New figures released by the Australian Bureau of Statistics show that while around 35 per cent of payroll jobs initially lost as a result of the coronavirus have since been regained, total payroll jobs at the end of last month were still 5.7 per cent below mid-March when Australia recorded its 100th COVID-19 case.
However, the stats do point to considerable improvements, with payroll jobs rising by 3.3 per cent since the low in mid-April.
Looking at the data across the states, Victoria has been most impacted since the week ended 14 March, with payroll jobs decreasing by 6.6 per cent.
However, things are predicted to get worse for Victoria given the state’s recent return to lockdown, with businesses across Melbourne forced to shut their doors for at least six weeks due to a spike in COVID-19 cases.
According to the ABS, NSW is holding up best among the states, having lost 5 per cent of payroll jobs since the crisis started in March.
Other data gained from payroll records points to a recovery in jobs worked by females through June; however, total female job losses since mid-March were still greater, at 6 per cent, compared to 5.4 per cent for males.
Payroll jobs worked by people under 20 recovered more than for any other age group through June, increasing by 11.3 per cent.
“By mid-April, job losses for people under 20 were around 23 per cent, but by the end of June, this had reduced to around 5 per cent,” said Bjorn Jarvis, head of labour statistics at the ABS.

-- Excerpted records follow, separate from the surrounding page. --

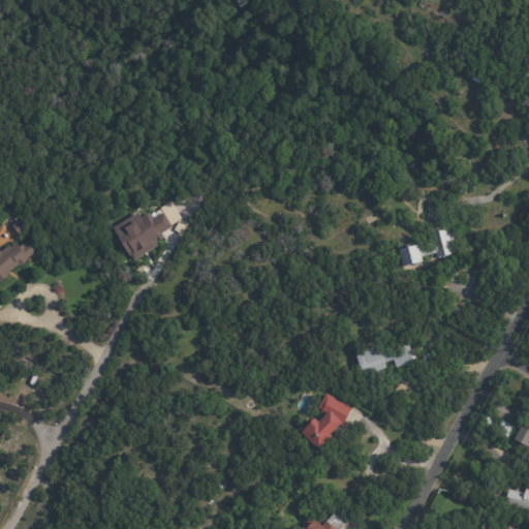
[(160,215),(169,228),(158,235),(161,239),(153,244),(152,242),(151,243),(154,247),(131,261),(129,258),(127,259),(109,229),(133,213),(137,219),(145,214),(150,221),(160,214),(160,215)]
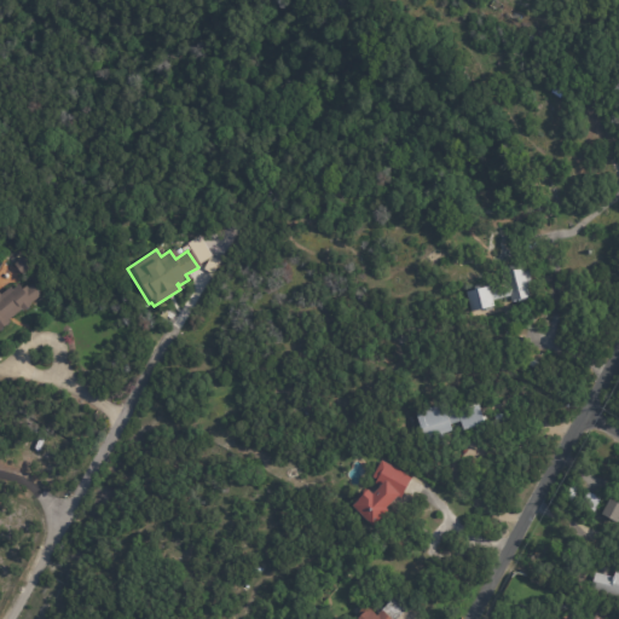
[(11,264),(22,255),(30,266),(19,273),(11,264)]
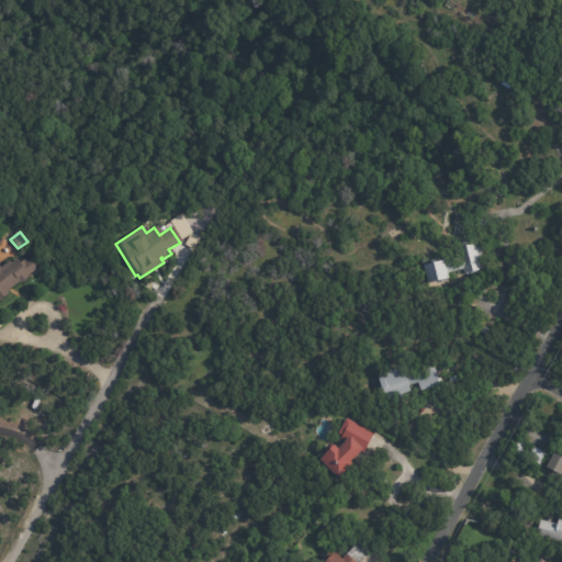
[(479,249),(482,260),(480,260),(483,276),(471,279),(470,274),(463,276),(462,271),(447,274),(448,280),(426,285),(420,266),(441,261),(441,262),(456,259),(452,244),(472,239),(473,247),(479,245),(479,249)]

Looking at the individual industries, accommodation and food services remained the industry hardest hit by the COVID-19 crisis, losing up to 21.2 per cent of payroll jobs from 14 March to 27 June.
Although at the end of June businesses in accommodation and food services did see a 0.4 of a percentage point rebound, the industry as a whole remained well below the pre-crisis data.

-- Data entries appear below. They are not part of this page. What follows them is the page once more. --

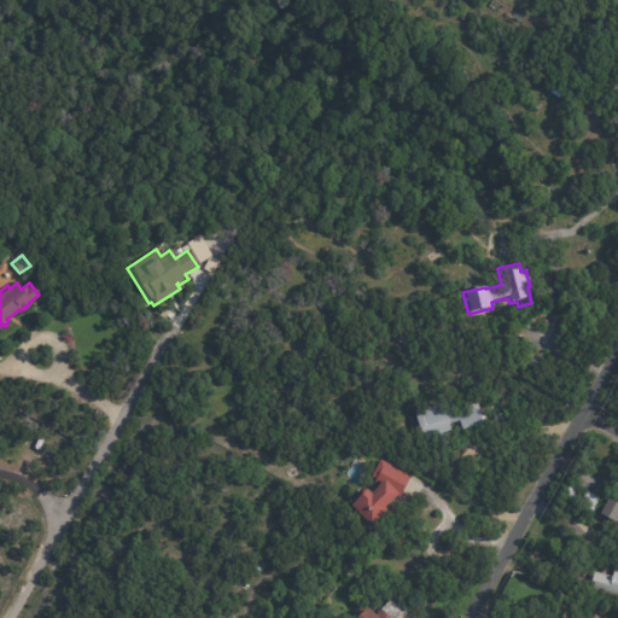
[(543,356),(536,372),(525,367),(532,350),(543,356)]
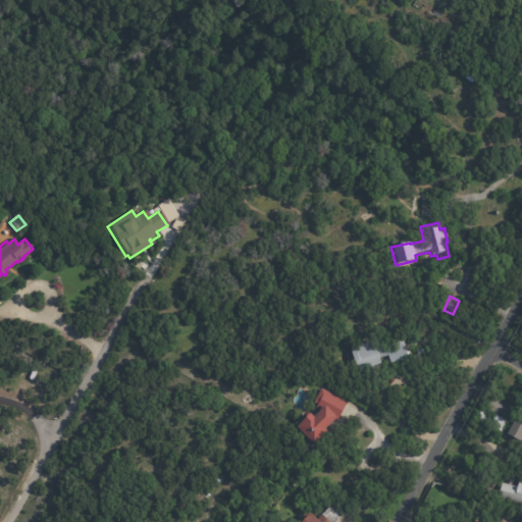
[(395,359),(387,361),(385,355),(377,357),(379,363),(355,371),(348,346),(380,335),(382,342),(400,336),(404,351),(408,349),(409,355),(395,359)]
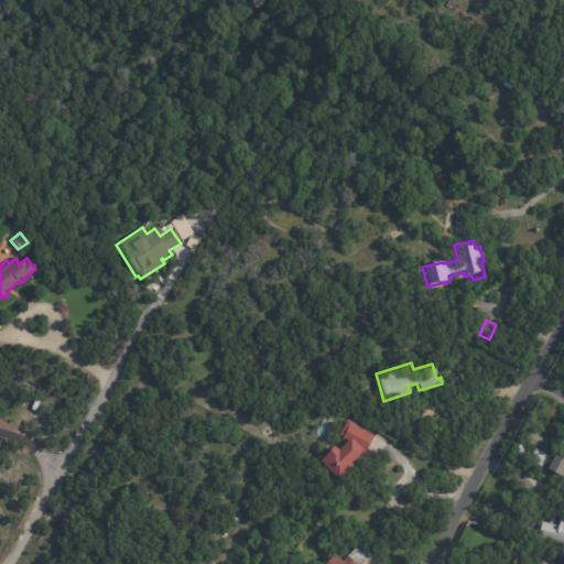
[(371,436),(362,453),(359,449),(347,462),(349,464),(335,478),(316,459),(322,454),(321,453),(331,444),(335,448),(340,436),(336,434),(344,419),(372,434),(371,436)]
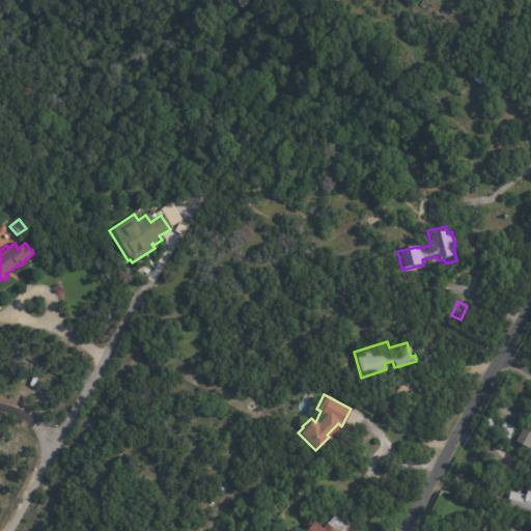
[(506,423),(507,423),(506,430),(488,428),(490,422),(503,424),(503,422),(506,423)]
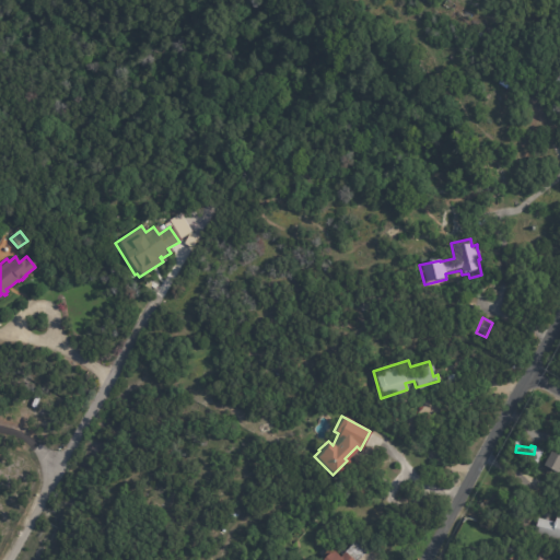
[(559,474),(556,471),(541,464),(549,451),(559,456),(559,454),(559,474)]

Not far behind sat the arts and recreation services industry, having lost 18.1 per cent of jobs since mid-March.
Late last month, Prime Minister Scott Morrison said that the government is worried about allowing the JobSeeker payment to become an impediment to work.
“We are getting a lot of anecdotal feedback from small businesses, even large businesses, where some of them are finding it hard to get people to come and take the shifts because they’re on these higher levels of payment,” Mr Morrison said at the time.
On Monday, the Treasurer confirmed these sentiments, explaining in a press conference that Australia’s effective unemployment rate is double the official jobless level, because it includes people who have decided against searching for work.
“That is around 13.3 per cent right now,” Josh Frydenberg told the media.
He has also confirmed that Victoria’s lockdown will significantly hurt the economy by wiping out $1 billion each week.